A body of mass 1 kg is placed between two bodies of masses 10 kg and 90 kg and they are arranged in a straight line. If the forces of attraction due to the two masses on the body of mass 1 kg are equal, then the ratio of the distance between the masses 10 kg and 1distance between the masses of 1 kg and 90 kg is____________

To solve the problem, we need to find the ratio of the distances between the masses when the forces of attraction on the 1 kg mass due to the 10 kg and 90 kg masses are equal.
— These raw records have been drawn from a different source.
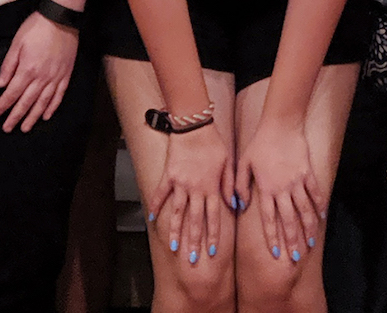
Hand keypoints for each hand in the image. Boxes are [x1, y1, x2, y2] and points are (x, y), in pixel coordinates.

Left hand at [0, 11, 77, 132]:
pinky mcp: (65, 74)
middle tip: (7, 128)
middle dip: (15, 117)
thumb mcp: (17, 43)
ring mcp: (55, 77)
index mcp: (27, 70)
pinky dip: (52, 107)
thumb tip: (0, 85)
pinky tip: (46, 116)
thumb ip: (8, 65)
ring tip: (25, 128)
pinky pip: (59, 95)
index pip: (11, 94)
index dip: (2, 107)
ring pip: (42, 103)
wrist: (61, 18)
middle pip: (26, 102)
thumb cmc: (36, 28)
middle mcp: (42, 78)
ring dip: (32, 117)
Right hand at [152, 123, 232, 269]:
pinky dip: (155, 205)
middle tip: (191, 259)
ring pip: (177, 212)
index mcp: (211, 187)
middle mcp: (196, 189)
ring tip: (173, 247)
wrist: (194, 126)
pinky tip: (151, 217)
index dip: (213, 235)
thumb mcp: (228, 163)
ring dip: (175, 231)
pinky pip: (160, 193)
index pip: (213, 217)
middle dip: (193, 241)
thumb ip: (230, 185)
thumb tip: (235, 204)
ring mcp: (180, 183)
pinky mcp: (168, 175)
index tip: (212, 252)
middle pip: (195, 220)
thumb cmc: (214, 143)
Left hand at [237, 117, 322, 265]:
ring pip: (305, 210)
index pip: (269, 219)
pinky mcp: (307, 173)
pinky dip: (319, 205)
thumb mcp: (243, 163)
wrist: (281, 125)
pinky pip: (315, 192)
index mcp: (266, 189)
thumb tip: (239, 205)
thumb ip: (239, 185)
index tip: (275, 253)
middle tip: (296, 257)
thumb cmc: (259, 143)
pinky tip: (321, 217)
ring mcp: (297, 181)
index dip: (272, 237)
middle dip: (292, 241)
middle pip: (289, 220)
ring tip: (310, 244)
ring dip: (308, 229)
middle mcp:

Let's denote the distance between the 10 kg mass and the 1 kg mass as \( x \) and the distance between the 1 kg mass and the 90 kg mass as \( y \). ### Step-by-Step Solution: 1. **Understanding the Forces**: The gravitational force \( F \) between two masses is given by Newton's law of gravitation: \[ F = \frac{G \cdot m_1 \cdot m_2}{r^2} \] where \( G \) is the gravitational constant, \( m_1 \) and \( m_2 \) are the masses, and \( r \) is the distance between them. 2. **Setting Up the Forces**: - The force \( F_1 \) exerted by the 10 kg mass on the 1 kg mass is: \[ F_1 = \frac{G \cdot (10 \, \text{kg}) \cdot (1 \, \text{kg})}{x^2} \] - The force \( F_2 \) exerted by the 90 kg mass on the 1 kg mass is: \[ F_2 = \frac{G \cdot (90 \, \text{kg}) \cdot (1 \, \text{kg})}{y^2} \] 3. **Equating the Forces**: Since the forces are equal, we can set \( F_1 = F_2 \): \[ \frac{G \cdot (10) \cdot (1)}{x^2} = \frac{G \cdot (90) \cdot (1)}{y^2} \] The \( G \) and \( 1 \) kg can be canceled from both sides: \[ \frac{10}{x^2} = \frac{90}{y^2} \] 4. **Cross Multiplying**: Cross multiplying gives us: \[ 10y^2 = 90x^2 \] 5. **Simplifying the Equation**: Dividing both sides by 10: \[ y^2 = 9x^2 \] Taking the square root of both sides: \[ y = 3x \] 6. **Finding the Ratio**: The ratio of the distances \( x \) and \( y \) is: \[ \frac{x}{y} = \frac{x}{3x} = \frac{1}{3} \] ### Final Answer: The ratio of the distance between the masses 10 kg and 1 kg to the distance between the masses 1 kg and 90 kg is: \[ \frac{x}{y} = \frac{1}{3} \]